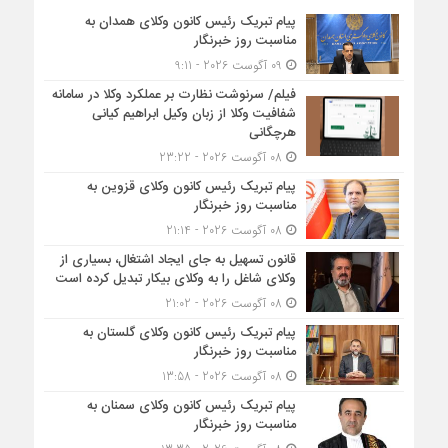
پیام تبریک رئیس کانون وکلای همدان به
مناسبت روز خبرنگار
09 آگوست 2026 - 9:11
فیلم/ سرنوشت نظارت بر عملکرد وکلا در سامانه
شفافیت وکلا از زبان وکیل ابراهیم کیانی
هرچگانی
08 آگوست 2026 - 23:22
پیام تبریک رئیس کانون وکلای قزوین به
مناسبت روز خبرنگار
08 آگوست 2026 - 21:14
قانون تسهیل به جای ایجاد اشتغال، بسیاری از
وکلای شاغل را به وکلای بیکار تبدیل کرده است
08 آگوست 2026 - 21:02
پیام تبریک رئیس کانون وکلای گلستان به
مناسبت روز خبرنگار
08 آگوست 2026 - 13:58
پیام تبریک رئیس کانون وکلای سمنان به
مناسبت روز خبرنگار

▸ Goal of the exercise: Check each line of the data above for the string "آگوست", and copy the ones that have it.

▸ Answer to this exercise:
09 آگوست 2026 - 9:11
08 آگوست 2026 - 23:22
08 آگوست 2026 - 21:14
08 آگوست 2026 - 21:02
08 آگوست 2026 - 13:58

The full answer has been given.